Data listing:
[start]
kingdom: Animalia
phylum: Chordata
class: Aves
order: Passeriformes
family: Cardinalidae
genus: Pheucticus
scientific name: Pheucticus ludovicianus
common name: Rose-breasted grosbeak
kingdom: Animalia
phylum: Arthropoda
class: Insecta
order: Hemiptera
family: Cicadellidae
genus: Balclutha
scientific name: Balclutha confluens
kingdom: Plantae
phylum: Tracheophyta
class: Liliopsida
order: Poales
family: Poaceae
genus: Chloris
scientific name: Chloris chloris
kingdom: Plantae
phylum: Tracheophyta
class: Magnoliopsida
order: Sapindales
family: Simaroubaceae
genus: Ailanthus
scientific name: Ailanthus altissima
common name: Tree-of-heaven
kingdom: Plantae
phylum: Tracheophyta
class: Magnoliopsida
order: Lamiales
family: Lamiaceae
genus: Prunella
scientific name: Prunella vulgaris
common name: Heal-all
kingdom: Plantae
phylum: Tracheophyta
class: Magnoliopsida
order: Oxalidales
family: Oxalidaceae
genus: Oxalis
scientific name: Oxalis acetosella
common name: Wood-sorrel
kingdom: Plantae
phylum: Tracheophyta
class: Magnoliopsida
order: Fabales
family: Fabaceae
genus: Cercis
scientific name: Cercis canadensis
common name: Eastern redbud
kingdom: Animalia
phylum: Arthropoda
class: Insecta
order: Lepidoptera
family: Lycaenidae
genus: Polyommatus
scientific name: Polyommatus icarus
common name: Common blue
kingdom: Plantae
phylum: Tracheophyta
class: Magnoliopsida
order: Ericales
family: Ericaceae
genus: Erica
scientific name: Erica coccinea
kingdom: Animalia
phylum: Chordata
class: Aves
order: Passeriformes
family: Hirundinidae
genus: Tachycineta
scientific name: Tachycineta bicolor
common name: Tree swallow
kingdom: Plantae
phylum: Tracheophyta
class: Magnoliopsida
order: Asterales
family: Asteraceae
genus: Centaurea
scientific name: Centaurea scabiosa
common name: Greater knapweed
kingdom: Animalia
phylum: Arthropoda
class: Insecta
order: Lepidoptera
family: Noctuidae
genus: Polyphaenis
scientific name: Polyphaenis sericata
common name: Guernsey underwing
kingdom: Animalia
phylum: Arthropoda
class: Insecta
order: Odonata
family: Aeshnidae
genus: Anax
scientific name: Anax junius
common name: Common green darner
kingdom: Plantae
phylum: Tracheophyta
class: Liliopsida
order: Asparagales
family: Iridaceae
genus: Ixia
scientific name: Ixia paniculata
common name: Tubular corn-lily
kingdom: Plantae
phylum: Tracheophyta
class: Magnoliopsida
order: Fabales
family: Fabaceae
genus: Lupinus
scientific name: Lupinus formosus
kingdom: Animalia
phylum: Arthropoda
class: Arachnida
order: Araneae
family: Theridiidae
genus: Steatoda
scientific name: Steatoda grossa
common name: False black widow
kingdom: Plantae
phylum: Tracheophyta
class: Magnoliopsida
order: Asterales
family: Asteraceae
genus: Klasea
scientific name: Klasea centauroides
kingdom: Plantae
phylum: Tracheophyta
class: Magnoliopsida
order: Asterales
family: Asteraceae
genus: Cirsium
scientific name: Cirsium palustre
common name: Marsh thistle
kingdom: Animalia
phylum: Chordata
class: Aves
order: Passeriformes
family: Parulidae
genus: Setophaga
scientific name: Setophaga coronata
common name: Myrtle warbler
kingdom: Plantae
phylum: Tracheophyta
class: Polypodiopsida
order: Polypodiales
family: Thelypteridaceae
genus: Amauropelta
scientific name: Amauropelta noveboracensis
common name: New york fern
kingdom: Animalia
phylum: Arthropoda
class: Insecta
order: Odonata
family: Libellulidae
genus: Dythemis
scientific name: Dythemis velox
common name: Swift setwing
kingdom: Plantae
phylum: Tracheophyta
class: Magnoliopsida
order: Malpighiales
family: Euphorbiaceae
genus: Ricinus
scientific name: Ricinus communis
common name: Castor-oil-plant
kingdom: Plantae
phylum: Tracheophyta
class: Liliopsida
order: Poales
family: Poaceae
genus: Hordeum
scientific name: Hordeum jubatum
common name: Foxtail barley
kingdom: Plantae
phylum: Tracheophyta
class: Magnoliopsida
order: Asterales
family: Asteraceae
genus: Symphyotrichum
[end]
OBJECTIVE: Rewrite all of the records above, putting "Latin name" wherever "scientific name" appears and leaving every other line as it is.

EXERCISE SOLUTION:
kingdom: Animalia
phylum: Chordata
class: Aves
order: Passeriformes
family: Cardinalidae
genus: Pheucticus
Latin name: Pheucticus ludovicianus
common name: Rose-breasted grosbeak
kingdom: Animalia
phylum: Arthropoda
class: Insecta
order: Hemiptera
family: Cicadellidae
genus: Balclutha
Latin name: Balclutha confluens
kingdom: Plantae
phylum: Tracheophyta
class: Liliopsida
order: Poales
family: Poaceae
genus: Chloris
Latin name: Chloris chloris
kingdom: Plantae
phylum: Tracheophyta
class: Magnoliopsida
order: Sapindales
family: Simaroubaceae
genus: Ailanthus
Latin name: Ailanthus altissima
common name: Tree-of-heaven
kingdom: Plantae
phylum: Tracheophyta
class: Magnoliopsida
order: Lamiales
family: Lamiaceae
genus: Prunella
Latin name: Prunella vulgaris
common name: Heal-all
kingdom: Plantae
phylum: Tracheophyta
class: Magnoliopsida
order: Oxalidales
family: Oxalidaceae
genus: Oxalis
Latin name: Oxalis acetosella
common name: Wood-sorrel
kingdom: Plantae
phylum: Tracheophyta
class: Magnoliopsida
order: Fabales
family: Fabaceae
genus: Cercis
Latin name: Cercis canadensis
common name: Eastern redbud
kingdom: Animalia
phylum: Arthropoda
class: Insecta
order: Lepidoptera
family: Lycaenidae
genus: Polyommatus
Latin name: Polyommatus icarus
common name: Common blue
kingdom: Plantae
phylum: Tracheophyta
class: Magnoliopsida
order: Ericales
family: Ericaceae
genus: Erica
Latin name: Erica coccinea
kingdom: Animalia
phylum: Chordata
class: Aves
order: Passeriformes
family: Hirundinidae
genus: Tachycineta
Latin name: Tachycineta bicolor
common name: Tree swallow
kingdom: Plantae
phylum: Tracheophyta
class: Magnoliopsida
order: Asterales
family: Asteraceae
genus: Centaurea
Latin name: Centaurea scabiosa
common name: Greater knapweed
kingdom: Animalia
phylum: Arthropoda
class: Insecta
order: Lepidoptera
family: Noctuidae
genus: Polyphaenis
Latin name: Polyphaenis sericata
common name: Guernsey underwing
kingdom: Animalia
phylum: Arthropoda
class: Insecta
order: Odonata
family: Aeshnidae
genus: Anax
Latin name: Anax junius
common name: Common green darner
kingdom: Plantae
phylum: Tracheophyta
class: Liliopsida
order: Asparagales
family: Iridaceae
genus: Ixia
Latin name: Ixia paniculata
common name: Tubular corn-lily
kingdom: Plantae
phylum: Tracheophyta
class: Magnoliopsida
order: Fabales
family: Fabaceae
genus: Lupinus
Latin name: Lupinus formosus
kingdom: Animalia
phylum: Arthropoda
class: Arachnida
order: Araneae
family: Theridiidae
genus: Steatoda
Latin name: Steatoda grossa
common name: False black widow
kingdom: Plantae
phylum: Tracheophyta
class: Magnoliopsida
order: Asterales
family: Asteraceae
genus: Klasea
Latin name: Klasea centauroides
kingdom: Plantae
phylum: Tracheophyta
class: Magnoliopsida
order: Asterales
family: Asteraceae
genus: Cirsium
Latin name: Cirsium palustre
common name: Marsh thistle
kingdom: Animalia
phylum: Chordata
class: Aves
order: Passeriformes
family: Parulidae
genus: Setophaga
Latin name: Setophaga coronata
common name: Myrtle warbler
kingdom: Plantae
phylum: Tracheophyta
class: Polypodiopsida
order: Polypodiales
family: Thelypteridaceae
genus: Amauropelta
Latin name: Amauropelta noveboracensis
common name: New york fern
kingdom: Animalia
phylum: Arthropoda
class: Insecta
order: Odonata
family: Libellulidae
genus: Dythemis
Latin name: Dythemis velox
common name: Swift setwing
kingdom: Plantae
phylum: Tracheophyta
class: Magnoliopsida
order: Malpighiales
family: Euphorbiaceae
genus: Ricinus
Latin name: Ricinus communis
common name: Castor-oil-plant
kingdom: Plantae
phylum: Tracheophyta
class: Liliopsida
order: Poales
family: Poaceae
genus: Hordeum
Latin name: Hordeum jubatum
common name: Foxtail barley
kingdom: Plantae
phylum: Tracheophyta
class: Magnoliopsida
order: Asterales
family: Asteraceae
genus: Symphyotrichum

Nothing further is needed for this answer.